Items drawn from a data source:
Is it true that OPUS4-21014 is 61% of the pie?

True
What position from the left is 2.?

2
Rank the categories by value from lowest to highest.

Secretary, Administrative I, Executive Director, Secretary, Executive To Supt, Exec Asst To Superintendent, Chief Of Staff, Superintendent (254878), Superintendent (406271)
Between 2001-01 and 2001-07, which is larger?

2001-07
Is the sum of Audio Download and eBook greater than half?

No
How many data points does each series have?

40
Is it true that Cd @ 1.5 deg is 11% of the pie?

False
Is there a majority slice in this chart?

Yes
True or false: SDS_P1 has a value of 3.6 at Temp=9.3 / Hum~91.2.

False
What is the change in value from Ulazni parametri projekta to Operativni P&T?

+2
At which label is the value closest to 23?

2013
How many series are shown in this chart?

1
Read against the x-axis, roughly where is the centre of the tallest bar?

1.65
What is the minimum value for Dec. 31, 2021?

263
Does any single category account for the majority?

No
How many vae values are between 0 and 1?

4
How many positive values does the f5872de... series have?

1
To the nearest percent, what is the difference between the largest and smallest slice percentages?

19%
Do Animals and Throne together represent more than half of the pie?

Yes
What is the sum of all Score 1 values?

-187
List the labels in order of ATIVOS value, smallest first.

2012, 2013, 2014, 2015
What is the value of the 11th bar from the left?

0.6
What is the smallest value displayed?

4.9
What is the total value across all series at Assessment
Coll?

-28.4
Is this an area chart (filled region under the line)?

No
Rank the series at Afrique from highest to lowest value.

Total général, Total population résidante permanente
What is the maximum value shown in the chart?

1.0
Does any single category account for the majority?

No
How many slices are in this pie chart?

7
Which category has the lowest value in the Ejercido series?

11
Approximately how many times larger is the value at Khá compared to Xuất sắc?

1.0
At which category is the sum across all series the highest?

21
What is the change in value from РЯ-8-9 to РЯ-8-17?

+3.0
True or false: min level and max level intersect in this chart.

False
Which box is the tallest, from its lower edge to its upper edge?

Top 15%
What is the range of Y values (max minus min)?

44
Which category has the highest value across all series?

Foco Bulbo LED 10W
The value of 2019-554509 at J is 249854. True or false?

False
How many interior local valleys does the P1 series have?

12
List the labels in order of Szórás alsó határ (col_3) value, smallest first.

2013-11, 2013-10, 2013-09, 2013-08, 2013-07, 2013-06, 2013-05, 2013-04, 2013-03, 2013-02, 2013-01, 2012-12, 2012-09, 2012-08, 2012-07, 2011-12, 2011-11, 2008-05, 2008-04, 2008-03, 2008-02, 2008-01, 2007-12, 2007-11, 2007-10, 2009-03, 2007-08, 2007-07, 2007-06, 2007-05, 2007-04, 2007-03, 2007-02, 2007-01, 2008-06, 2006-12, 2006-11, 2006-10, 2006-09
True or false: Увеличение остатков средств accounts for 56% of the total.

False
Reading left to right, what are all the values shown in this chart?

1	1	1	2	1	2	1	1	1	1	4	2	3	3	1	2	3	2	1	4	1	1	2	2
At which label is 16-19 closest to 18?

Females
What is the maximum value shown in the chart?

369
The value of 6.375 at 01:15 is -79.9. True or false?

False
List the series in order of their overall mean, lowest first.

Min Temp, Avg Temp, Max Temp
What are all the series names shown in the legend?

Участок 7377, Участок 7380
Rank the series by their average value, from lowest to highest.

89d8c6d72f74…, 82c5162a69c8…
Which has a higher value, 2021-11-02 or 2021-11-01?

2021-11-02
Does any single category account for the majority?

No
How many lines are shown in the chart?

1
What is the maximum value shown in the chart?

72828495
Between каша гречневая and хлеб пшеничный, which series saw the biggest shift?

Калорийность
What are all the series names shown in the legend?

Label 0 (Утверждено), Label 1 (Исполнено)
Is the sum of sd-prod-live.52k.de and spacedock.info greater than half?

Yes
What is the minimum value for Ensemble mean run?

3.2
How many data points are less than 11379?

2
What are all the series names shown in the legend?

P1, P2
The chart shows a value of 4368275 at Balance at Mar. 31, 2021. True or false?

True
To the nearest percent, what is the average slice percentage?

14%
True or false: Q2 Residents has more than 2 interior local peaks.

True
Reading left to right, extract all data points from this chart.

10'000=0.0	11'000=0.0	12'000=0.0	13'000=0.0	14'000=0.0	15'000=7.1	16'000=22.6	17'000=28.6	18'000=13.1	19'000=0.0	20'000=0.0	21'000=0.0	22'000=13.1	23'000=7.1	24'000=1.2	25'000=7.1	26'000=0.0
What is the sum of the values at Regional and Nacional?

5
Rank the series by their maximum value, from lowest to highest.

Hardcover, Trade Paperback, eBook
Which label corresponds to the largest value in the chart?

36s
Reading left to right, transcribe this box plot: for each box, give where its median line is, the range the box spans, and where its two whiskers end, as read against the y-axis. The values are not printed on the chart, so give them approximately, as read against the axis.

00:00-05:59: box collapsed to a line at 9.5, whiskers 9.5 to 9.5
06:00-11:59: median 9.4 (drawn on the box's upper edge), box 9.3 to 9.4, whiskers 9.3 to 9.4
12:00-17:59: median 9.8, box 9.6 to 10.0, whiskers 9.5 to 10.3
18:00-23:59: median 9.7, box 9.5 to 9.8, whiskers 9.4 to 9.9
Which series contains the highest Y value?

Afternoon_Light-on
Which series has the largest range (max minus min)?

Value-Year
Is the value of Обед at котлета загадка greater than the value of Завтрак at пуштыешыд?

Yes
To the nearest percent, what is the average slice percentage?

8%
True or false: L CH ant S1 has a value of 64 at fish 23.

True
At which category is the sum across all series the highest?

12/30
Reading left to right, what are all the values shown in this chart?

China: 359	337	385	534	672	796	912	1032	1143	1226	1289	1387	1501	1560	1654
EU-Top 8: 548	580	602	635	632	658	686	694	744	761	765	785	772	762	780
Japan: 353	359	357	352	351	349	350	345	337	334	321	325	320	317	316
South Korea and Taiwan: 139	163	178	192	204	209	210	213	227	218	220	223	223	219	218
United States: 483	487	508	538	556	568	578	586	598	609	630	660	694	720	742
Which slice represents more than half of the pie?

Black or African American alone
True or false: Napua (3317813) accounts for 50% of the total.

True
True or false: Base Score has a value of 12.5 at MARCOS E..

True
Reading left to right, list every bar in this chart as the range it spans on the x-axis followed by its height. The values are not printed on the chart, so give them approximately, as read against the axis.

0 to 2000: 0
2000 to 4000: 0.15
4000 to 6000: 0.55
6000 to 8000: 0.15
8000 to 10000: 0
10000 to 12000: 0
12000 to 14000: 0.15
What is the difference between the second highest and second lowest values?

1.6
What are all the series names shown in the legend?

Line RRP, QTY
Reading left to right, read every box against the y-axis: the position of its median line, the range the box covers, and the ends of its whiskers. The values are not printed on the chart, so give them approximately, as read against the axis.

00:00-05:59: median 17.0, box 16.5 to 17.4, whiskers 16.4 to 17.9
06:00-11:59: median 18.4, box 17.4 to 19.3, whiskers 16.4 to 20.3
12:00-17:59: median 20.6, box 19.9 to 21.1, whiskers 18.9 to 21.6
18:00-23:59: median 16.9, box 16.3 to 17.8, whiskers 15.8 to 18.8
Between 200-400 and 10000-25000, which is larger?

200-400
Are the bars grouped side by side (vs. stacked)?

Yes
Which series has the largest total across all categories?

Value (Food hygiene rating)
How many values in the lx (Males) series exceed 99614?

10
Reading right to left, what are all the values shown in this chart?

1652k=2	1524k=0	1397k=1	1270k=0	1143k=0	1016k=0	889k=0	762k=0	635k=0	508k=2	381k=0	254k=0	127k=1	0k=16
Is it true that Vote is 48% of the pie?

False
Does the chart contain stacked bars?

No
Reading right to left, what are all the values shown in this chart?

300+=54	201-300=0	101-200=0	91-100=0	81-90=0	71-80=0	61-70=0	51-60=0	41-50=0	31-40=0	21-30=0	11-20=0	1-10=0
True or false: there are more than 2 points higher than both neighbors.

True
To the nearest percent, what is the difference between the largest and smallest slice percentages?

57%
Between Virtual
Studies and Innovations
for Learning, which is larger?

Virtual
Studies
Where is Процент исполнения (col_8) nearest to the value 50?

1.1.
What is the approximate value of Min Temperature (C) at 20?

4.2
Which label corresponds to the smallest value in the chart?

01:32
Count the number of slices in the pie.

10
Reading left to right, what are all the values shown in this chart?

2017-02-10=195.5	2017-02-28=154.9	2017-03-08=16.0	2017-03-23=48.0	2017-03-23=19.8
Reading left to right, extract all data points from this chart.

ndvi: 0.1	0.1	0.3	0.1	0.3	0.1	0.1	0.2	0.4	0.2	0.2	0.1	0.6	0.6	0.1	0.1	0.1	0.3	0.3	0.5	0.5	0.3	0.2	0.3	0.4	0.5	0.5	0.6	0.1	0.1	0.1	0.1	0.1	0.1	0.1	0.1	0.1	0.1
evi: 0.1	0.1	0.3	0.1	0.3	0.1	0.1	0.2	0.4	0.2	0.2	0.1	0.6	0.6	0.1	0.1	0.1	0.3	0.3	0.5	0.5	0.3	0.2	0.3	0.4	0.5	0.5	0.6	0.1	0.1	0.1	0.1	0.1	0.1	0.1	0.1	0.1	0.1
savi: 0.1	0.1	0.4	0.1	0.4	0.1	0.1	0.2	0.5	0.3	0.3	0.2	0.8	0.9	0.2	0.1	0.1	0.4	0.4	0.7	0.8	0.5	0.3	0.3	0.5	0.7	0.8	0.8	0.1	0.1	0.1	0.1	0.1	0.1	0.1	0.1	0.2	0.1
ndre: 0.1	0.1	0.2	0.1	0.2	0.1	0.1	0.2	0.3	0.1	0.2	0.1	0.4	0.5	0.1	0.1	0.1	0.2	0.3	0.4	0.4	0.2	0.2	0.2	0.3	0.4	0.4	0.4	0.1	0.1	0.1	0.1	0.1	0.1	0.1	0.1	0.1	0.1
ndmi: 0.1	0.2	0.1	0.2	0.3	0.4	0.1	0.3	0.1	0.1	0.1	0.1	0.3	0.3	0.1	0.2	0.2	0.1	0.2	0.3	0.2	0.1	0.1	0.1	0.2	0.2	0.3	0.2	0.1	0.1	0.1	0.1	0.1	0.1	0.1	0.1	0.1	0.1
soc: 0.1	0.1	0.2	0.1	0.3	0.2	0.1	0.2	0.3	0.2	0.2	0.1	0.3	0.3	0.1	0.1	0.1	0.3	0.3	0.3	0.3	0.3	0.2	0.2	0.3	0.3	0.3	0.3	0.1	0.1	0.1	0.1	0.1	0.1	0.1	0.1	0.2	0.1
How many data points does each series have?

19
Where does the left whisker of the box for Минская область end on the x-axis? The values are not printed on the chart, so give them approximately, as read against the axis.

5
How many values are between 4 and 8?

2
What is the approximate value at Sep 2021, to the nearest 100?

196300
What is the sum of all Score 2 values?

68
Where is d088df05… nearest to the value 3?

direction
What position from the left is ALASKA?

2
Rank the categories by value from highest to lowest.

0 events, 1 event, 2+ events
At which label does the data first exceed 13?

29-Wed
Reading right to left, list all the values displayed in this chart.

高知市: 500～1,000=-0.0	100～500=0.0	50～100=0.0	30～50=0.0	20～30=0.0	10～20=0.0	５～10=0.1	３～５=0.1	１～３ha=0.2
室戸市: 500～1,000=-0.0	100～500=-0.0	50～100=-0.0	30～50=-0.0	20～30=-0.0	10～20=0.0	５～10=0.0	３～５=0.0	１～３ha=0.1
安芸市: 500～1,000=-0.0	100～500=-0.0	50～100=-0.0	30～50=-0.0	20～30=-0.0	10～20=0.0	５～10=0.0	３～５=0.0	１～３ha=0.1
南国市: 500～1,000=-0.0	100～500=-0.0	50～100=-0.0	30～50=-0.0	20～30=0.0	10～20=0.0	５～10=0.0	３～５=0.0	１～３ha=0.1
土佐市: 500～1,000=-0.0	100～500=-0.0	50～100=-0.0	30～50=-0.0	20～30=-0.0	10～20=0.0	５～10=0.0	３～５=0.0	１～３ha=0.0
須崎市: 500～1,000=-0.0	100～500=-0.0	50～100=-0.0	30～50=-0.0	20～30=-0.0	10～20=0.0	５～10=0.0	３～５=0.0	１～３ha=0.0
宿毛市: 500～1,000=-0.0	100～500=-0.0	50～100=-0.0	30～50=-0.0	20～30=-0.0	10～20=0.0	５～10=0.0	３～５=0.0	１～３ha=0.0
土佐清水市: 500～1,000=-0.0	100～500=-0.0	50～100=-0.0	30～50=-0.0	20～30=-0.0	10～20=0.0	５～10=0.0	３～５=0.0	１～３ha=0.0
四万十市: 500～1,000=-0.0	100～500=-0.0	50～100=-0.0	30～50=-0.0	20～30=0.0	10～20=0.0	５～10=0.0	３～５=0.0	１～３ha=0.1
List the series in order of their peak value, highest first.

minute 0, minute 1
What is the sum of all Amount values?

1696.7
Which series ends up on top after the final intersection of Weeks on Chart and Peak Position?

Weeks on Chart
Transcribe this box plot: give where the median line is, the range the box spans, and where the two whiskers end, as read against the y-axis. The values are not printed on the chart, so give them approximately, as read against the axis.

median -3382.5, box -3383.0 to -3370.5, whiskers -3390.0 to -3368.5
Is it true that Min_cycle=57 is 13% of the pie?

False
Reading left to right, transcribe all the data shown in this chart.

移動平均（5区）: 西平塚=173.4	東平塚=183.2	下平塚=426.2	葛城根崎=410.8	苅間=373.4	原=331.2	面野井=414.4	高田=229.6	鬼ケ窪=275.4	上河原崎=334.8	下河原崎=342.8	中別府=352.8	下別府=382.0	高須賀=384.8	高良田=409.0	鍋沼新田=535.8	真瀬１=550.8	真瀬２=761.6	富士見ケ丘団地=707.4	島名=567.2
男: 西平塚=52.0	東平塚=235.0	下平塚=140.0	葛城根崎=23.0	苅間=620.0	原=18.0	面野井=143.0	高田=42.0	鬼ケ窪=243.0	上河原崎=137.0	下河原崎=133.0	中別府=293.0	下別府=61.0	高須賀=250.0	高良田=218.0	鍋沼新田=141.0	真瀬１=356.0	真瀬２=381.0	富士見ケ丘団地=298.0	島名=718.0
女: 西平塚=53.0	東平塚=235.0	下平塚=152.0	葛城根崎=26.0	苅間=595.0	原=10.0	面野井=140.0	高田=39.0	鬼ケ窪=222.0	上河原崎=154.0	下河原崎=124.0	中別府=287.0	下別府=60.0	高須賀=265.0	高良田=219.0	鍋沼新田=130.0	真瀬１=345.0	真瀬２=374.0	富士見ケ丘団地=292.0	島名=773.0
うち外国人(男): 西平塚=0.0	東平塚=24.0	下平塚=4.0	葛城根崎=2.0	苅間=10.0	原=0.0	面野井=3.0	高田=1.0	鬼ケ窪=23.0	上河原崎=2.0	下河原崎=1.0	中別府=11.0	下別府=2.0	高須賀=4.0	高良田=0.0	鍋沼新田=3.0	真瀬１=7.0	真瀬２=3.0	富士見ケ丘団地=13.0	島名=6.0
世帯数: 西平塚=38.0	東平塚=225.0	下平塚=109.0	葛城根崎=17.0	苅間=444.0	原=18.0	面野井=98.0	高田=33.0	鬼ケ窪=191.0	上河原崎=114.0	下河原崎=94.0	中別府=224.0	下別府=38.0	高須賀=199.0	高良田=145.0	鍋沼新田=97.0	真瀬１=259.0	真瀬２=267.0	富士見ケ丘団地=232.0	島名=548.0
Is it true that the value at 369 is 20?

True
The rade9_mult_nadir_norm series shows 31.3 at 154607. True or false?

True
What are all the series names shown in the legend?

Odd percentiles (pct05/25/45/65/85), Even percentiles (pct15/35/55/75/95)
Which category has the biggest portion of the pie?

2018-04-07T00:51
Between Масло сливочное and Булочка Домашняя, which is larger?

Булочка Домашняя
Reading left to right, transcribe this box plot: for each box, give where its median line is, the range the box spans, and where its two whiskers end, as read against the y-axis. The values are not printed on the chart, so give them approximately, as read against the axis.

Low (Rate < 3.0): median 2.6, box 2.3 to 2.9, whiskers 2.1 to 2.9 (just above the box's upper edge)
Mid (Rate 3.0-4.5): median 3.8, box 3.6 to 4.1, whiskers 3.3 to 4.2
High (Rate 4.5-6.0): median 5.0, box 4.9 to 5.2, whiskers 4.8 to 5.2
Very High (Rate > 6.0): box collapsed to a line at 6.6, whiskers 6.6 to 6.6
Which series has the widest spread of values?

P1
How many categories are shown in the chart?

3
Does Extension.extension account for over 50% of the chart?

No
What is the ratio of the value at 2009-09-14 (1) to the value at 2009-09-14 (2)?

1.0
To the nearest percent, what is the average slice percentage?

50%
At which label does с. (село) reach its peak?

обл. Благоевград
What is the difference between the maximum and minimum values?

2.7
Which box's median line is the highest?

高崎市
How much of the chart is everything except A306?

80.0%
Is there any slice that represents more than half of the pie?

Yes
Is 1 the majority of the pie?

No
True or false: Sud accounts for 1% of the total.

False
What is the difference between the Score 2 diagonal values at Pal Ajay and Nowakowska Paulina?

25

**Task:**
Pick out every line in the records above that contains the word "accounts" and copy each of those lines in full.

**Output for this exercise:**
True or false: Увеличение остатков средств accounts for 56% of the total.
True or false: Napua (3317813) accounts for 50% of the total.
True or false: Sud accounts for 1% of the total.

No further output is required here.